Dube’s remarks are ironic given Jet’s staff hasn’t received salaries since much before the bank took control of the airline.
However, experts say, Dube’s comment is not completely unjustified.
“The idea of letting the consortium of banks help was to ensure the airline does not sink and this was made public in several statements issued by SBI who led the consortium of lenders. I find it baffling that the banks could not give funds to the airline when it desperately needed to retain back its fleet,” Mark Martin, founder and CEO of aviation consultancy Martin Consulting, told Quartz. “Clearly, it (the lenders’ takeover) was not an intent to do a garage sale of Jet Airways as that would not have yielded much.”
In the current situation, employees are left with no option but to wait until May 10 when the current round of bidding ends, and a likely buyer may be announced.
But even then, it’s pretty unclear what Jet may be able to fetch given that the airline has been out of action for over 12 days now.

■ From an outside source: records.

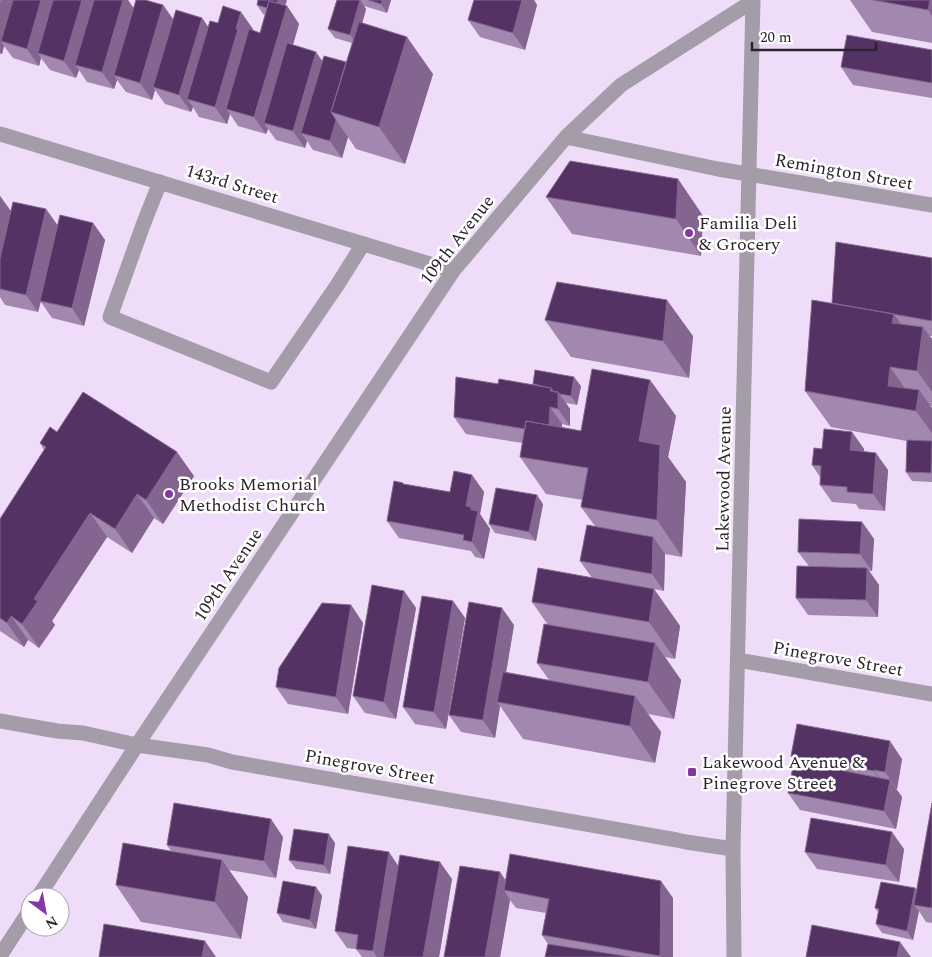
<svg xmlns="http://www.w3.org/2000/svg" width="932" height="957" viewBox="0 0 932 957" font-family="Spectral,serif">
	<rect width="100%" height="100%" fill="#efdcf8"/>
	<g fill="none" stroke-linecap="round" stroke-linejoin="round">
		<path stroke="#a49ca8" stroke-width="15" d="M160 182 143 225 110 317 271 382 338 284 363 244"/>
		<path stroke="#a49ca8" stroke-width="15" d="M0 134 453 271
			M566 137 718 169 932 205
			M738 660 932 694
			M0 721 57 731 83 733 137 745 208 755 232 762 677 840 686 842 733 849
			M38 897 137 745 453 271 566 137 621 85 753 1
			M0 956 30 910
			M734 957 733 849 753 0"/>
	</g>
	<path fill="#a287ae" d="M0 0H128L133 8 163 5 173 19 202 18 208 27 253 29V30L260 33 266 15 263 14 257 5 285 6H287L299 24 293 45 323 61 346 62 352 43 335 38 328 29 337 0H391L387 13 364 6 366 9 362 23 433 74 405 164 356 149 348 137 342 158 313 150 307 141 305 148 276 140 268 129 266 134 238 126 230 114 227 124 199 117 193 107 191 112 165 104 155 90 152 100 126 92 117 80 114 89 87 82 79 70 76 78 50 70 41 58 39 66 13 58 4 46 2 54H0Z
		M474 0H534L537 5 525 50 480 37 468 20Z
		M850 0H932V43L872 32Z
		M932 50V98L853 85 841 67Z
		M678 179 703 216 701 256 572 234 546 197Z
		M0 196 11 211 46 209 58 226 93 223 105 240 84 326 52 318 41 302 38 312 5 305 0 297Z
		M932 258V336H930L932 339V406H930L932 408V482L912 481 906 472 907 441 831 427 805 391 832 303Z
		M545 320 693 336 689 378 571 357Z
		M650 380 676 416 668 457 686 482 682 557 665 554 664 591 654 589 680 626 675 659 665 657 681 680 674 719 648 714 661 732 655 763 523 739 500 706 495 738 461 732 449 715 514 625 506 672 549 680 537 663 548 625 532 602 592 578 580 561 595 526 581 507 583 500 546 494 520 457 523 443 466 434 454 417 498 384 581 386 577 405 566 403 570 409V426L562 424V427L581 431Z
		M57 432 194 476 163 524 154 518 132 553 107 537 52 621 55 625 39 648 28 640 24 647 0 631V519L44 450 40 443Z
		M852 432 864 449V452L888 470 885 511 859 509 856 504 832 502 820 485V477L812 465 822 449Z
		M472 475 484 492 480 514 490 529 484 559 475 557 471 551 399 538 387 521 404 484 450 492Z
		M543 504 536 541 495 533 489 524Z
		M862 522 874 539 872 571H869L879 585 878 617 808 615 796 598 809 566 798 552Z
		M404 591 416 608 396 719 365 713 353 696Z
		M453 601 465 618 446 729 415 724 403 707Z
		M351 605 363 623 348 714 288 704 276 687Z
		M791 756 902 759 897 789H896L902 797 896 829 800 810 788 793 795 761Z
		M932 803V923L926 922 919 911 913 940 882 933 876 924 878 912 875 908 915 888 917 891Z
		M283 837 276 878 229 870 248 897 241 939 141 922 116 885 171 851 167 845Z
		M335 843 330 874 296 869 289 860Z
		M904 849 899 882 817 869 805 852Z
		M398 866 452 879 439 957H362L356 949 347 948 335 931Z
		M500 872 505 880 673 898V957H545L548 944 542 935 546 913 516 908 510 900 500 957H444Z
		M316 887 322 896 316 929 283 922 277 913Z"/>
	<path fill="#836590" d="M1 0H18L1 41 4 46 2 54 0 52V3Z
		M41 0H58L38 53 41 58 39 66 27 49Z
		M82 0H99L75 65 79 70 76 78 64 61Z
		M123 0H128L136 12 114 75 117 80 114 89 102 72Z
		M278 0H287L281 20 275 11Z
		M360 0 366 9 357 44 350 35Z
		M382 0H391L387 13 381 4Z
		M522 0H534L537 5 525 50 513 33Z
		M930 0H932V16L928 10Z
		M163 5 175 22 153 87 155 90 152 100 140 83Z
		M287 6 299 24 269 124 264 123 268 129 266 134 254 117Z
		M241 12 253 29 226 109 230 114 227 124 215 107Z
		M202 18 214 35 187 99 193 107 191 112 179 95Z
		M407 37 433 74 405 164 379 127Z
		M316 52 328 69 301 133 307 141 305 148 293 131Z
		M336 120 348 137 342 158 330 141Z
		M678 179 703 216 701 256 676 219Z
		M0 196 12 213 0 265Z
		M46 209 58 226 38 312 26 295Z
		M93 223 105 240 84 326 72 308Z
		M667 300 693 336 689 378 663 341Z
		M894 314 919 350 892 323Z
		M923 327 932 339V392L917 371Z
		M890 367 916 404 888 386Z
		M574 377 581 386 577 405 571 396Z
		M650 380 676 416 668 457 686 482 682 557 657 520 639 441Z
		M551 388 558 392 570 409V426L558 409 550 391Z
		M919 390 932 408V433L916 411Z
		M550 407 562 424 560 450 548 433Z
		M852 432 864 449 862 468 850 450Z
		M177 452 194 476 163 524 146 500Z
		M876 453 888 470 885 511 873 494Z
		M472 475 484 492 480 514 490 529 484 559 472 542 466 506Z
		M137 494 154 518 132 553 115 529Z
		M537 495 543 504 536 541 529 532Z
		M90 513 107 537 52 621 55 625 39 648 22 624 34 599Z
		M862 522 874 539 872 571 860 554Z
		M653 537 665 554 664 591 652 574Z
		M867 568 879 585 878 617 866 600Z
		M654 589 680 626 675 659 649 622Z
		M404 591 416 608 396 719 384 702Z
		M453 601 465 618 446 729 434 712Z
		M351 605 363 623 348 714 336 697Z
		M502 608 514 625 501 703 497 702 500 706 495 738 483 720Z
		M11 616 28 640 24 647 7 623Z
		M655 643 681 680 674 719 648 682Z
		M635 696 661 732 655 763 630 726Z
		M890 741 902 759 897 789 885 772Z
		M874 770 886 787V789L874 771Z
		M890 780 902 797 896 829 884 811Z
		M271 819 283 837 276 878 264 861Z
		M892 832 904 849 899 882 886 865Z
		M329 834 335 843 330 874 324 865Z
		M389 852 401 870 387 957H377L373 951Z
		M222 860 248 897 241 939 215 902Z
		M440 862 452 879 439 957H423Z
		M500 872 512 890H504L510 900 500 957H485Z
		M661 881 673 898V957H661L660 956Z
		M316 887 322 896 316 929 310 920Z
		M915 888 922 897 914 905 919 911 913 940 907 931Z
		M205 941 216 957H202Z
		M900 942 911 957H897Z"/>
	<path fill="#553264" stroke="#836590" d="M13 0H41L27 49 1 41Z
		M53 0H82L64 61 38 53Z
		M94 0H123L102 72 75 65Z
		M136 0H145L163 5 140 83 114 75Z
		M258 0H278L277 3 269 1 267 8 257 5Z
		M337 0H360L350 35 328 29Z
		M368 0H382L381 4Z
		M474 0H522L513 33 468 20Z
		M873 0H930L928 10Z
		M269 1 287 6 254 117 226 109 249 29 260 33Z
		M223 6 241 12 236 29H238L215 107 187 99 210 21 218 23Z
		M176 10 202 18 179 95 153 87Z
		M359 22 407 37 379 127 331 112Z
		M847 35 932 50V83L841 67Z
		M287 43 316 52 293 131 264 123Z
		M324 56 346 62 331 112 336 120 330 141 301 133Z
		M570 161 678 179 676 219 546 197Z
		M13 202 46 209 26 295 0 289V259Z
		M60 215 93 223 72 308 40 301Z
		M836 242 932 258V321L832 303Z
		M557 282 667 300 663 341 545 320Z
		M812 300 894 314 892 323 923 327 917 371 890 367 888 386 919 390 916 411 805 391Z
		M592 369 650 380 639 441 660 445 657 520 581 507 588 468 520 457 526 421 581 431Z
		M535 370 574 377 571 396 560 394 558 392H554L551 388 533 384Z
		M456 377 498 384 499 379 551 388 550 391 558 392V409L550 407 549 425 526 421 525 429 454 417Z
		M83 392 177 452 146 500 137 494 115 529 90 513 34 599 38 601 22 624 11 616 7 623 0 618V519L46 447 40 443 50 427 57 432Z
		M824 429 852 432 850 450 876 453 873 494 847 492V487L820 485 821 466 812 465 814 448 822 449Z
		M907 440 932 441 931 473 906 472Z
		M454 471 472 475 466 506 471 507V510L478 511 472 542 463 540 464 535 387 521 394 481 403 483V484L450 492Z
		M496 488 537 495 529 532 489 524Z
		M799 519 862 522 860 554 798 552Z
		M587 525 653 537 652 574 580 561Z
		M797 566 867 568 866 600 796 598Z
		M538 568 654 589 649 622 532 602Z
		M372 585 404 591 384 702 353 696Z
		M422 596 453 601 434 712 403 707Z
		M469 602 502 608 483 720 449 715Z
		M322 603 351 605 336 697 276 687 279 668Z
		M544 624 655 643 648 682 537 663Z
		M503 672 635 696 630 726 497 702Z
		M797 724 890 741 885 772 874 770V771L791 756Z
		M794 761 890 780 884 811 788 793Z
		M174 803 271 819 264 861 167 845Z
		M932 803V908L914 905Z
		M811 818 892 832 886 865 805 852Z
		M294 829 329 834 324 865 289 860Z
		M123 843 222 860 215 902 116 885Z
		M348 846 389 852 373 951 356 949 358 935 335 931Z
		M510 854 661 881 660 956 542 935 549 899 504 890Z
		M400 855 440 862 423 957H383Z
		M460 866 500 872 485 957H444Z
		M283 881 316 887 310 920 277 913Z
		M881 882 915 888 907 931 876 924 879 909 875 908Z
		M104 924 205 941 202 957H99Z
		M812 925 900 942 897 957H806Z
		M548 944 631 957H545Z"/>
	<g fill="#8736a5" stroke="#fff" stroke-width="2">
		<circle cx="689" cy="233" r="5"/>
		<circle cx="169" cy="494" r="5"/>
		<rect x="687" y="767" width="10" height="10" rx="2.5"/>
	</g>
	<g text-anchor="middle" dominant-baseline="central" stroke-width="5" stroke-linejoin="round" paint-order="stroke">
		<g font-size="18" fill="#2b242e" stroke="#fff">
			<text transform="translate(844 172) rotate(10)">Remington Street</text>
			<text transform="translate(232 184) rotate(17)">143rd Street</text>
			<text transform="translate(457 240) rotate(-52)">109th Avenue</text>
			<text transform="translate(724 479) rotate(-89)">Lakewood Avenue</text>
			<text transform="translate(228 575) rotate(-56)">109th Avenue</text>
			<text transform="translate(838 659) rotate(10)">Pinegrove Street</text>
			<text transform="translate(370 767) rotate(10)">Pinegrove Street</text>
		</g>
		<g font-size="18" fill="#2b242e" stroke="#fff" text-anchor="start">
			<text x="699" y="223">Familia Deli<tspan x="699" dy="21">&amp; Grocery</tspan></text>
			<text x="179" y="484">Brooks Memorial<tspan x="179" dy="21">Methodist Church</tspan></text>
			<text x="702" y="762">Lakewood Avenue &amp;<tspan x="702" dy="21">Pinegrove Street</tspan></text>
		</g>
	</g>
	<g transform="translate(45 912) rotate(148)"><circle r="24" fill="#ffffff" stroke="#aaa7ab"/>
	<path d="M0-4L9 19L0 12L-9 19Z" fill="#8736a5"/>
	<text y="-8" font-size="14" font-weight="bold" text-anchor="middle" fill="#2b242e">N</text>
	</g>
	<path d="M752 42v8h124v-8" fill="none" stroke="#2b242e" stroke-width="2.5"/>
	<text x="760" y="42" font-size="15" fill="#2b242e" stroke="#ffffff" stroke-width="4" paint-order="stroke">20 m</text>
</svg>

“Unfortunately, the delay has wiped out Jet Airways’ value,” Martin said. “With mounting debt that wasn’t restructured, which at the moment is in excess of the value with starting a new airline in India, it makes absolute commercial sense for an investor to start a new airline instead of buying into Jet Airways. Jet has nothing left to offer and if anybody is fully responsible for the fiasco, it’s the lenders.”
Now it looks like Jet’s employees are staring at an uncertain future with the hope of a miracle.